Foto: Lawrence Schwartzwald

"Wenn Shakespeare der größte Dichter und Minetti der größte Schauspieler, dann ist Unseld der größte Verleger." So begann Thomas Bernhard sein Manuskript zu „Unseld“ (Suhrkamp, 1984). Für den Photographen Lawrence Schwartzwald gelten ähnliche Maßstäbe, vielleicht sogar noch größere, da man ihn nicht kontexturieren muss. Jeder tut es, irgendwie, auch die von Prof. Spitzer als an die Technologie verloren geglaubten jungen Menschen. Denn sie alle vereint etwas. Etwas, das auch Sie gerade tun. Ja, Sie da. Was tue ich denn?, fragen Sie sich.

Sie lesen. Natürlich, was denn sonst, kontern Sie, nicht gerade amüsiert über das, was ich Ihnen da vorführe. Nicht schlimm, rufe ich, da haben wir eine viel bessere Lösung. Der New Yorker Schwartzwald nahm sich ein Motiv, das in seiner primären Banalität keinen Galeristen aus den Schuhen hat. Auch das nicht schlimm, denn das Thema haute jemanden aus den Schuhen, ganz metaphorisch gesprochen, der mehr ist als eine Galerie. Ausgerechnet bei Strand, dem New Yorker Buchladen (828 Broadway; Claim: 18 Miles of Books), erlebte Schwartzwald den Göttinger Verleger Gerhard Steidl bei einer Signiertstunde eines Steidl-Autors.

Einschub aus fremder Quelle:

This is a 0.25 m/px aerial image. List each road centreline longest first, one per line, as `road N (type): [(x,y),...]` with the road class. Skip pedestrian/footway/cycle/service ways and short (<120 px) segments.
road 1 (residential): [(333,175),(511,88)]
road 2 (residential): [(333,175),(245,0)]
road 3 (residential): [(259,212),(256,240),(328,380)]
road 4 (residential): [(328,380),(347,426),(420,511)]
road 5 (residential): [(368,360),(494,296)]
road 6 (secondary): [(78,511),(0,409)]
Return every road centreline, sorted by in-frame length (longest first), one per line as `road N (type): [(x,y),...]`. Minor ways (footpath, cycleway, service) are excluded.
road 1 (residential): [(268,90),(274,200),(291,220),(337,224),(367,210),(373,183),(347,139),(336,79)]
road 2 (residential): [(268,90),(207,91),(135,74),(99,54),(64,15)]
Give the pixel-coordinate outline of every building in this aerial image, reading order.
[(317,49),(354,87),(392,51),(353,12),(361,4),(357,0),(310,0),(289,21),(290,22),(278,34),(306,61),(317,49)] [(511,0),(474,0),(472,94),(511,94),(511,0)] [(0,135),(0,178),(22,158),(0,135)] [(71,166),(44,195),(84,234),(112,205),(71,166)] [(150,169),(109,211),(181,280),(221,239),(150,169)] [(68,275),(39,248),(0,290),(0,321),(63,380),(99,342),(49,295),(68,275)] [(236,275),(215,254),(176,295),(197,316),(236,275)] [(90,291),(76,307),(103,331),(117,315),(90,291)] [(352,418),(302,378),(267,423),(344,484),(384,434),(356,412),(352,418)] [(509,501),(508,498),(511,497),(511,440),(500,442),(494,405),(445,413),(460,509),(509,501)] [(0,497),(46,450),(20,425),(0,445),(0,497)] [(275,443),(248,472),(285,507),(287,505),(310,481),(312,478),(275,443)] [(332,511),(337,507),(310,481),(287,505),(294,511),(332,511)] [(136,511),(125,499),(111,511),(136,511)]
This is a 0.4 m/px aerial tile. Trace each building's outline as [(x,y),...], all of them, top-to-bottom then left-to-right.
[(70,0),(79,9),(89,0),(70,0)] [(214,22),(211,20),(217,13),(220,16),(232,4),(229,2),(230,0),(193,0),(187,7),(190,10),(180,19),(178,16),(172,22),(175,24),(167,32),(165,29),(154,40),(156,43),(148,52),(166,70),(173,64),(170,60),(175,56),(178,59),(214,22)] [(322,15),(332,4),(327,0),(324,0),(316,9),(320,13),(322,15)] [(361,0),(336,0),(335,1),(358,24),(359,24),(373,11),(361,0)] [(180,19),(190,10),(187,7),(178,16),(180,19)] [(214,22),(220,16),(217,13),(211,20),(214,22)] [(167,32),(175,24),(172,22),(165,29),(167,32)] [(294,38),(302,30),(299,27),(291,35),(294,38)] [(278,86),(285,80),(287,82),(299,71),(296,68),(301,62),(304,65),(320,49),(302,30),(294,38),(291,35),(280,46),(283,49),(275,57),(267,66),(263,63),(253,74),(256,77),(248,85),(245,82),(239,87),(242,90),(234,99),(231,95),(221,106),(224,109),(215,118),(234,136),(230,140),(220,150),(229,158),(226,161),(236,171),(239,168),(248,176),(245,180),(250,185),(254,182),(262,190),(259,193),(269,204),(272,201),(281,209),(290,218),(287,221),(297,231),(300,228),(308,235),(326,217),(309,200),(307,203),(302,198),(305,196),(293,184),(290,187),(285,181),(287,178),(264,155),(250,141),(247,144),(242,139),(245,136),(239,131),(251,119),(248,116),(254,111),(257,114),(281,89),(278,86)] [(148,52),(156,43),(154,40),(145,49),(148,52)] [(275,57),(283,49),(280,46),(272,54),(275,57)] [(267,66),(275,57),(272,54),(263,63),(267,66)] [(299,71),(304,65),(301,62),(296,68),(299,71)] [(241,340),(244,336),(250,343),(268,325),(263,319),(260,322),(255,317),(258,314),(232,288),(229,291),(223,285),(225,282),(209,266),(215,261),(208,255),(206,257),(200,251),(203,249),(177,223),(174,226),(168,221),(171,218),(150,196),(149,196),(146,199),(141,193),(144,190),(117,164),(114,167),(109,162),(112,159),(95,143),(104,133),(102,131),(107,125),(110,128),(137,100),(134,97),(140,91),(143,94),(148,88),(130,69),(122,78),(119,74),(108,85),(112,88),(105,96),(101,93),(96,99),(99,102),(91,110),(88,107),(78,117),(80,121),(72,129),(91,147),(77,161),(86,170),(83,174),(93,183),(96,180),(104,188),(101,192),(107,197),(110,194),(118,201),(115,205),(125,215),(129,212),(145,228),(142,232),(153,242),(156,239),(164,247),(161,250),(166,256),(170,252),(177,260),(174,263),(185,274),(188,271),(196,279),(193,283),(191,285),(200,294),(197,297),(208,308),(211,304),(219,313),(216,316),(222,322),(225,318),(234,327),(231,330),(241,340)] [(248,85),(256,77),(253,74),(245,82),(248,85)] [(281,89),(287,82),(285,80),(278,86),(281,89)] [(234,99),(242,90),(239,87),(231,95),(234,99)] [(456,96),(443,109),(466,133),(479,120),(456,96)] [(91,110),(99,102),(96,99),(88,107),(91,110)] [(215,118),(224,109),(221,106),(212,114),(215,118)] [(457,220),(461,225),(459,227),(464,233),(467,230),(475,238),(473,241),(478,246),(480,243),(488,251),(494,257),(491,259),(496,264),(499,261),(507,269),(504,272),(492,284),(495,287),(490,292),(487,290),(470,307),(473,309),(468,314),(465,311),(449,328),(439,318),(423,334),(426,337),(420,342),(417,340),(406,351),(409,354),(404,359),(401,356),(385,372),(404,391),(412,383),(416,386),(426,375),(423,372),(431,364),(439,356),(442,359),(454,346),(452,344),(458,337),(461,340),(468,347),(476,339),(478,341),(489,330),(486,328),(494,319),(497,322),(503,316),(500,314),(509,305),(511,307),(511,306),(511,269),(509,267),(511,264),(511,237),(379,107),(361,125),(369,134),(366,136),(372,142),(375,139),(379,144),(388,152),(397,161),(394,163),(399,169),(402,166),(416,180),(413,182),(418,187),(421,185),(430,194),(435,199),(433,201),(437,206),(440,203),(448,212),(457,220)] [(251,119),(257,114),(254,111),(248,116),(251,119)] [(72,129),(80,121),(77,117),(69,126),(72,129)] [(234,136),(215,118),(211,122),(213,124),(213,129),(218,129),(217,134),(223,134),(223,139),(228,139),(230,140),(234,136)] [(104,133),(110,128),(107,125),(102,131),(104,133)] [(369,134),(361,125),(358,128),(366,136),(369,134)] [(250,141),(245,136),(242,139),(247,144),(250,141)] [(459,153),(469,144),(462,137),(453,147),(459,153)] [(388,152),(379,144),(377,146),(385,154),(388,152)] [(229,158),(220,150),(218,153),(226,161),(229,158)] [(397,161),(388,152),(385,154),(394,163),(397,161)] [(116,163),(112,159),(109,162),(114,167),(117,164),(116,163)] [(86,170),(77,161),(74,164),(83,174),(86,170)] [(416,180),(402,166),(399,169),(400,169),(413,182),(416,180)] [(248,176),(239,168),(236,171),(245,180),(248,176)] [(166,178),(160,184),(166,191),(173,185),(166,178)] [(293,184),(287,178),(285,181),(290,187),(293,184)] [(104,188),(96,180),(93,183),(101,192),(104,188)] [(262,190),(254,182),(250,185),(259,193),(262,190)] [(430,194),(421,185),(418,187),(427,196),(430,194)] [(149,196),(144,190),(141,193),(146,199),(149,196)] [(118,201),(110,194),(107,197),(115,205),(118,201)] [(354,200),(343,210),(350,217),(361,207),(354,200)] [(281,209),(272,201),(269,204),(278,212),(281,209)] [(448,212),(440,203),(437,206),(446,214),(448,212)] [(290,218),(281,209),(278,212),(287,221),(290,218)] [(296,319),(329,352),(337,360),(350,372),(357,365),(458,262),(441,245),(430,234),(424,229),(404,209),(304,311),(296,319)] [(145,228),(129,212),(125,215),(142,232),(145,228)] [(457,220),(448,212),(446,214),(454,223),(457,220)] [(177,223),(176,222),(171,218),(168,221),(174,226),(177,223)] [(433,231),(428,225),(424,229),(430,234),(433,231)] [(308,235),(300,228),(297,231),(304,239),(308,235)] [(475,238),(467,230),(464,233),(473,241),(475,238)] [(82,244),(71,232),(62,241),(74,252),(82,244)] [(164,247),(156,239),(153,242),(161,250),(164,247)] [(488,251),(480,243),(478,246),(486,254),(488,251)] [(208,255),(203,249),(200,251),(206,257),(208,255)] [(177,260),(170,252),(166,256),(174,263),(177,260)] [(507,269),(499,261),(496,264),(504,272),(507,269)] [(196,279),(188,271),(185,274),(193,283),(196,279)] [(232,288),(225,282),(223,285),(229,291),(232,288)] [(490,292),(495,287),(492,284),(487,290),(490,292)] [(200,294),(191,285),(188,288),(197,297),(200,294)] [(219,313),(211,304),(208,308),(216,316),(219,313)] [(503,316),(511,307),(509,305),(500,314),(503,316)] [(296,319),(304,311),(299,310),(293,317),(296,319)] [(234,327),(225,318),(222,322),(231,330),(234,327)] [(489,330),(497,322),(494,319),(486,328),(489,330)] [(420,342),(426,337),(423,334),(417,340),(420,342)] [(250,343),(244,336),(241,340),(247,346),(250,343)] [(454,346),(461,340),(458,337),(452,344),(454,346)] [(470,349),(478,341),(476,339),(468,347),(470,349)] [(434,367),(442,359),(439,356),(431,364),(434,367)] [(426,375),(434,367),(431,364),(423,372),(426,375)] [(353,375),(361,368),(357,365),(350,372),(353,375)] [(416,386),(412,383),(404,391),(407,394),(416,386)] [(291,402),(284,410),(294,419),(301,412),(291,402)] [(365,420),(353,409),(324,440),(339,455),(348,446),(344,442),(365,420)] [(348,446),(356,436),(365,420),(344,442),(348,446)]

Vom Lesen zum Fotografieren und zurück

Schwartzwald kam über das Lesen zum Fotografieren. Anfang der Siebziger fiel ihm das Buch On Reading von André Kertész in die Hände und sensibilisierte ihn für das Motiv des Lesenden. Eine fast klassische Geschichte des Emporkommens: Erst hangelte er sich von Job zu Job, reiste durch Europa, schrieb sich an der NYU ein und studierte - was sonst? - Literatur. Nicht weit entfernt von seiner Wohnung lag Strand.

1993 veröffentlichte die New York Times das erste Foto des bis dahin amateurhaft fotografierenden Schwartzwald. 2001 markierte dann das Motiv "Romantic Books" den Start seiner The Art of Reading-Motive. Er wolle das "reading nirvana" mit den Bildern erreichen.

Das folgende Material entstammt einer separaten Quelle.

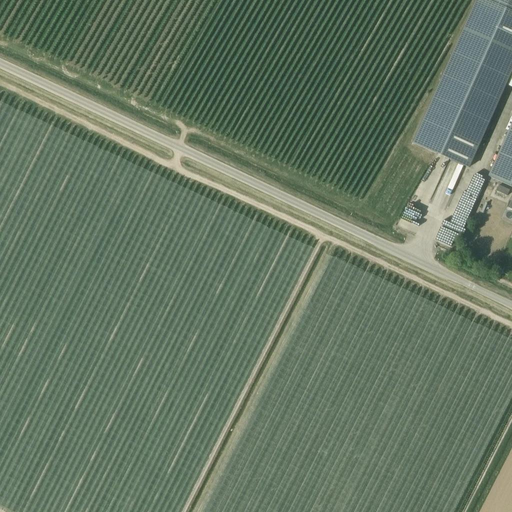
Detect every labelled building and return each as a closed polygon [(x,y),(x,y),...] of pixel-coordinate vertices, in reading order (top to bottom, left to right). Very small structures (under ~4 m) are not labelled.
[(469,168),(511,71),(511,11),(487,0),(477,0),(413,144),(469,168)] [(511,0),(487,0),(511,11),(511,0)] [(502,96),(499,107),(503,109),(507,98),(502,96)] [(511,124),(489,176),(511,186),(511,124)] [(507,195),(509,189),(498,184),(495,190),(507,195)]
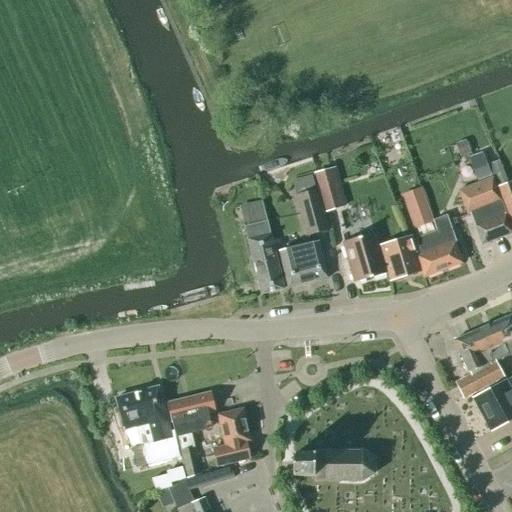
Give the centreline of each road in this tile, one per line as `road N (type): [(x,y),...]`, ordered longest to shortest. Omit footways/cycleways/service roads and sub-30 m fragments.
road 1 (tertiary): [(0,370),(117,339),(266,331)]
road 2 (unclassified): [(493,511),(423,382),(399,318)]
road 3 (residential): [(266,331),(262,433),(285,511)]
road 4 (tertiary): [(266,331),(399,318)]
road 5 (tertiary): [(399,318),(511,269)]
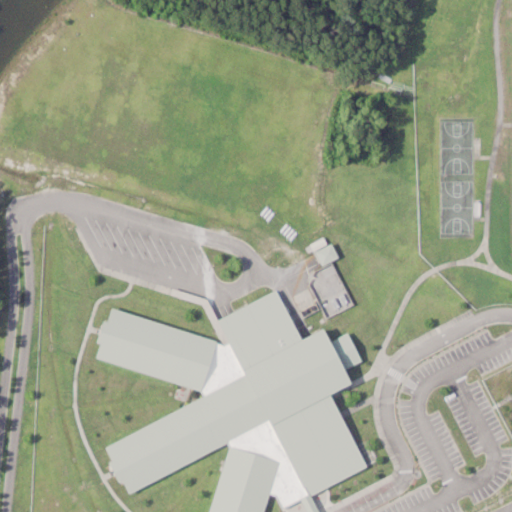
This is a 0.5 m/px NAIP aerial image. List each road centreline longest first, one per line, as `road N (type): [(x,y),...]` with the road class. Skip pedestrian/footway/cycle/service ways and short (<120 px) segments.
road 1 (residential): [(0,511),(24,198)]
road 2 (residential): [(9,205),(0,373)]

Das gedruckte Buch ist dabei so omnipräsent, dass die Begutachtung des Buches als Benzodiazepin der Verlagswelt durchgehen könnte. Menschen die lesen, lesen, lesen. Und das auf Papier, diesem Medium von gestern, wie Neumanager mit Valley-Grundkurs im Hoddie raushusten. Allerdings, das räumt auch Schwartzwald ein, hätten die Zeiten sich in den letzten zwei Jahren zunehmend geändert; das Smartphone sei eben dann doch vorherrschend.

Wozu lesen?

Schwartzwalds Bilder ergeben dabei Geschichten über etwas, was man auch ganz fachlich ausdrücken könnte: Rezeptionsästhetik. Wenngleich die Ästhetik im weiteren Sinne verschiedenen Bewertungsmatrix entspricht: Wo, wann, wie, was, warum liest jemand dieses Buch. Ist es Ausrede, somit ein gesellschaftliches Werkzeug zur Resonanzregulierung (Hartmut Rosa!) oder ein Begehren des Inhalts? Dient es der Flucht aus dem Alltag, dem Überbrücken von Leerzeiten oder Nicht-Orten. Wem oder was dient es? Dem Straßenverkäufer, der Romantic Books feilbietet, und gleichzeitig bei Herausstellung seines Maurerdekolletees eines seiner Bücher selber verschlingt. Ist es ein Arm der hinter einer charakteristischen Stahlsäule der New York Underground hervorragt und nur das Buch nebst Hand (Brecht: Der Mensch ist nur der mechanische Halter...) oder die Schuhputzer, die Ihre Wartezeit auf den nächsten Kunden mit Lesestoff überbrücken.

Auch Promis lesen

Ein Missverständnis muss man gleich ausräumen: Nur weil Amy Winehouse auf dem Cover eingeklebt (himmelblaues Leinen), oder Anne Hathaway beim Essen zeitunglesend abgebildet ist, ist dies kein Buch über prominente Leser*innen - mitnichten. Schwartzwald ist Purist in der Interpretation seines Motivs; nur das Lesen bestimmt die Notwendigkeit der Aufnahme.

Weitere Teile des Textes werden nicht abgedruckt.